St. Pio of Pietrelcina

From a letter sent by Padre Pio on September 12, 1968 to Pope Paul VI:
"I offer to you my prayers and my daily suffering, so that the Lord may comfort you with his grace,
to continue defending the eternal truth that never changes with the times change.

I thank you for the clear words in the "Humanae Vitae" (The encyclical letter 'Of human life')
and confirm my faiths and my unconditional obedience." - Source

I am convinced Padre Pio is one of the most important saints for our time.

Years ago I had a vivid dream of Padre Pio - which means more to me now than it did then.  Otherwise, I didn't have a very intense devotion to him, even though I visited San Giovanni Rotondo as a pilgrim and asked his intercession many times in novenas and aspirations.  Now that I'm older, his life makes more sense to me.  "He participated daily in the physical sufferings of the wounded Christ" - since the end of WWI - for 50 years.  With persecution, "humiliation and rejection" besides.

I remember how several priests I encountered in my life used to speak of Padre Pio in a condescending manner, frequently distancing themselves from devotees, regarding them as naive and 'overly pious'.  He didn't fit in with contemporary theology.  So I remained pretty much a secret admirer throughout the '70's and '80's.  My attraction and love for Padre Pio was based upon my conviction that he was a refuge for sinners more than a living crucifix or wonder-worker.  He was so devoted to the conversion and reconciliation of sinners.  No matter how gruff he appeared, or severe his counsels sounded to me, I sensed his seraphic love for souls.  So simple - so great.  He said he would do more after his death than he did in life and I trust that promise.  In the fullness of charity, not one sinner could he ever reject - why?  Because no servant is greater than his master - who is Mercy Himself.

Anyway.  May he pray for all of us... may he obtain for us the grace of deep conversion, the forgiveness of sins and perseverance in grace.

On September 22, 1968 Padre Pio celebrated his last Mass. The wounds disappeared.
The wounds had disappeared on September 20, 1968 on the fiftieth anniversary of their appearance."

After last Mass, looking at the crowds in church:  "oh my children! My dear children."

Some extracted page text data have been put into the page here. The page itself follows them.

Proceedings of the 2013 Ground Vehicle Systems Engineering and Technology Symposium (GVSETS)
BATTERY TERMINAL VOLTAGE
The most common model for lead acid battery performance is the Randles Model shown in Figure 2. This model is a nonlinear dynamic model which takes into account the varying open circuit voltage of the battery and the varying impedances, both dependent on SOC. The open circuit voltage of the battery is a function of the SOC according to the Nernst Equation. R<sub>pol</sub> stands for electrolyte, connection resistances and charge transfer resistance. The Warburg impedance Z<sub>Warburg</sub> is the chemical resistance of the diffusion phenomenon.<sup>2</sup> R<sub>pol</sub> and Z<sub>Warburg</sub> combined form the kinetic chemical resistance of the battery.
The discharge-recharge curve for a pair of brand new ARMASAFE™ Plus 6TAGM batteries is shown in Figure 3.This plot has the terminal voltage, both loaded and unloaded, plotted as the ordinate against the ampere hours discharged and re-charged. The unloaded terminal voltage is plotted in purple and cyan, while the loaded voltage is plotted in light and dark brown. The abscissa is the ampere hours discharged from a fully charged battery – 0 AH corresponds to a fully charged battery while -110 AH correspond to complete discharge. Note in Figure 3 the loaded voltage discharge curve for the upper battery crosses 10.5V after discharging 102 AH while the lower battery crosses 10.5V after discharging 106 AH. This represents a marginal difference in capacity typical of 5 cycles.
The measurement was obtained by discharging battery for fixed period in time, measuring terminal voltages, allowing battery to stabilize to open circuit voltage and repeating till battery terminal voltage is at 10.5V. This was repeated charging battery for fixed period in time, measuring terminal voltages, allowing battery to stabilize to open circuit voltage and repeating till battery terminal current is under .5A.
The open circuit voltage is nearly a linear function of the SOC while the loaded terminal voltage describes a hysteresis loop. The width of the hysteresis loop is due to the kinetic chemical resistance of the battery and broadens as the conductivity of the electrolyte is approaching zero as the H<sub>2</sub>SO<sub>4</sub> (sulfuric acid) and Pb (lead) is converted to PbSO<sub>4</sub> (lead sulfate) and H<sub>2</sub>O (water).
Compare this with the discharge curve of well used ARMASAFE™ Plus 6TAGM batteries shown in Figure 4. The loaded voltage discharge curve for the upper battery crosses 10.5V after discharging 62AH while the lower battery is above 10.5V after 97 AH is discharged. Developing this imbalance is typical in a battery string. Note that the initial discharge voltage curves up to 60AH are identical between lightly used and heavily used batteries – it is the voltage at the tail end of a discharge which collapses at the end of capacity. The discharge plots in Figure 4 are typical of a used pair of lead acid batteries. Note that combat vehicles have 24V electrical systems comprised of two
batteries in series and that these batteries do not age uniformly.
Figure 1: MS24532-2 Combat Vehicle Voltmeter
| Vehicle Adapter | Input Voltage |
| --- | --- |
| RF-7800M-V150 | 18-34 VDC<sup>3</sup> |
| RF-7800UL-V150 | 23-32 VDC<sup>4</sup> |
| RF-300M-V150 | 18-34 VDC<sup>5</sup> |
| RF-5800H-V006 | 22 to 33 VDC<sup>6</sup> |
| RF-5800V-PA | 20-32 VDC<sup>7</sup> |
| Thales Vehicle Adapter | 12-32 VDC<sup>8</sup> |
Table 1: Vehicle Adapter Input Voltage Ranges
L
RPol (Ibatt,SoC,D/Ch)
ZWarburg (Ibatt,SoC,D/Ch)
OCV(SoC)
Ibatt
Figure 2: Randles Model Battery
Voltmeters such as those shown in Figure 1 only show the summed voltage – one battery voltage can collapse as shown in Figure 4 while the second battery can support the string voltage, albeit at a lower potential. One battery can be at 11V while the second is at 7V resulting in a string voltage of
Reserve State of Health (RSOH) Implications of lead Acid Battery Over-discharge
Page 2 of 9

In thanksgiving for the graces given to St. Pio and the edifying example of his life, as well as the many graces obtained through his intercession.

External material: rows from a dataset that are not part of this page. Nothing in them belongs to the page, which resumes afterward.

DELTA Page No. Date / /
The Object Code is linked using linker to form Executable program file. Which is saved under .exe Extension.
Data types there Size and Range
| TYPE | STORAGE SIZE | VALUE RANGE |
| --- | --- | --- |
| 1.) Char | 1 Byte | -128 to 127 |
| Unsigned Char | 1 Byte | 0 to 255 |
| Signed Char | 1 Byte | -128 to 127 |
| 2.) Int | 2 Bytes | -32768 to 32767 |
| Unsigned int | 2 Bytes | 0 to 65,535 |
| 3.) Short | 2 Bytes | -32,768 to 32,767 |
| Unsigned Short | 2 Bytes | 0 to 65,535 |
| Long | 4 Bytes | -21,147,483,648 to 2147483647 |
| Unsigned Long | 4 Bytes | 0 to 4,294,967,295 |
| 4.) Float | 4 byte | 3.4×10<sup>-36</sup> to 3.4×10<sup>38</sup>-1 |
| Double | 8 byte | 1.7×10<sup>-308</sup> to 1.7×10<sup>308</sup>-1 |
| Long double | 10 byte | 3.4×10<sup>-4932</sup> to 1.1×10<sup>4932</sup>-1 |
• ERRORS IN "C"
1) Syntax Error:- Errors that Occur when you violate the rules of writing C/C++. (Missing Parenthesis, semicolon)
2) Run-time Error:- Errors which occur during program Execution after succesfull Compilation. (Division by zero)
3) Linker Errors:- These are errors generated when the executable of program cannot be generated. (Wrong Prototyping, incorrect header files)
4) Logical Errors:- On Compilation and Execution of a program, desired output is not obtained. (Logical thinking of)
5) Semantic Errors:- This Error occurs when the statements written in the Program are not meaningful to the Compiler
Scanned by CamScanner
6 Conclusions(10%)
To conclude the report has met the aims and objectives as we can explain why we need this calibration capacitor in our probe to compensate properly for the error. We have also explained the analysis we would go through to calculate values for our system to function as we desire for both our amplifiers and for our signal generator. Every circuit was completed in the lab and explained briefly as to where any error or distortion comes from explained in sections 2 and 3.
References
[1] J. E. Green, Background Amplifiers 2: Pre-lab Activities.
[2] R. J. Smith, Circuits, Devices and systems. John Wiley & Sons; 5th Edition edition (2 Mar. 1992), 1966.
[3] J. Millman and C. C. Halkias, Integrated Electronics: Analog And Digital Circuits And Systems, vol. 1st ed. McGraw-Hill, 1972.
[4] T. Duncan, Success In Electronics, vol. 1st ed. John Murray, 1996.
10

  1. "After last Mass, looking at the crowds in church: "oh my children! My dear children."

    Much like our Lord Jesus Christ, St. Padre Pio poured himself out for us all. His heart so full of mercy as he looked upon us lost, confused, disobedient, yearning for Christ despite our denying it.

    I pray for the gift of his attitude. That of remaining confident in God's mercy no matter the circumstances that life will continue to throw at me.

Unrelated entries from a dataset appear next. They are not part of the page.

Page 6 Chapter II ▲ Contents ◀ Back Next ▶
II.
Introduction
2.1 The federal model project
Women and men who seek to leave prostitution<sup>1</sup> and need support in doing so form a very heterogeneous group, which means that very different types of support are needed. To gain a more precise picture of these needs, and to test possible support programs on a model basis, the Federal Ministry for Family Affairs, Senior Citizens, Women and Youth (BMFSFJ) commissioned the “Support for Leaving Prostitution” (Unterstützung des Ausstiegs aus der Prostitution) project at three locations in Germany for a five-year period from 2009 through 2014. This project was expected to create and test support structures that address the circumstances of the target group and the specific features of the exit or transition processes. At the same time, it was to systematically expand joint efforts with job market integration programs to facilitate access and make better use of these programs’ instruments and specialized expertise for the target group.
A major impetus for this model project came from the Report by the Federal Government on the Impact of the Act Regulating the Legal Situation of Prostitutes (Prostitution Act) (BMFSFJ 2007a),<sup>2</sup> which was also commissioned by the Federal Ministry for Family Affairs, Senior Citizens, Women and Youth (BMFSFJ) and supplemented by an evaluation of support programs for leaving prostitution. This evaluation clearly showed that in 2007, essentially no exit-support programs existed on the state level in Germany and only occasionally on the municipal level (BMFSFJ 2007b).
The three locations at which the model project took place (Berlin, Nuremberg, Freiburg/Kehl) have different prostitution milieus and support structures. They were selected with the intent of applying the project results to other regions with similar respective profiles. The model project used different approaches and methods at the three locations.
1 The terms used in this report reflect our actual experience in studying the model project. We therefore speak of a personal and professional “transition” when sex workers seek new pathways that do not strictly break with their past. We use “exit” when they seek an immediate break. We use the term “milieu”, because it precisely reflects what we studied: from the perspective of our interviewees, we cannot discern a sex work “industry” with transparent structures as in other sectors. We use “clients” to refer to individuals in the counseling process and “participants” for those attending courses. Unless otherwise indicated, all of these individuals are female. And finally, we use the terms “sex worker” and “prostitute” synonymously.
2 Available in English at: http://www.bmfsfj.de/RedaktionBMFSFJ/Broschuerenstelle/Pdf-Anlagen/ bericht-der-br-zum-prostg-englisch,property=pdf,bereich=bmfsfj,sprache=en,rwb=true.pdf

    St. Padre Pio, thank you for you humble and glorious yes to Jesus Christ!

  2. Permit me a story about my stupidity and arrogance.

    Right after my conversion--while the memory of divine love was still fresh in my mind--I was troubled by the irascible nature and seemingly pompous comments by Padre Pio ("My ministry is nothing--just wait till I'm in heaven!"--or something like that). He seemed so different than Jesus, the eternal victim, who is "meek and humble of heart." So I told my Mom the rumors about him must have been true and that he must have been a fraud. Egads! I was surprised to read the other day that St. Joseph of Cupertino also had a fiery temper. The saints are more textured than we think, and I believe God uses their different qualities as the circumstances warrant. God even yelled at me once, "NOOOOOO!!!!!!" God is not a care bear.

  3. Fr. Mitch Pacwa, in his homily today, mentioned how harsh he could be in Confession with people, yet they came in droves for him to hear their confessions.

    Here's the homily, on YouTube. He made some other good points. https://www.youtube.com/watch?v=ajbr9cbkxHo

    1. Ah...thanks Diane. I really do like Father Mitch Pacwa. Another fine Jesuit with a sense of humor like Papa Francis. ^^

      I will be watching that video for sure.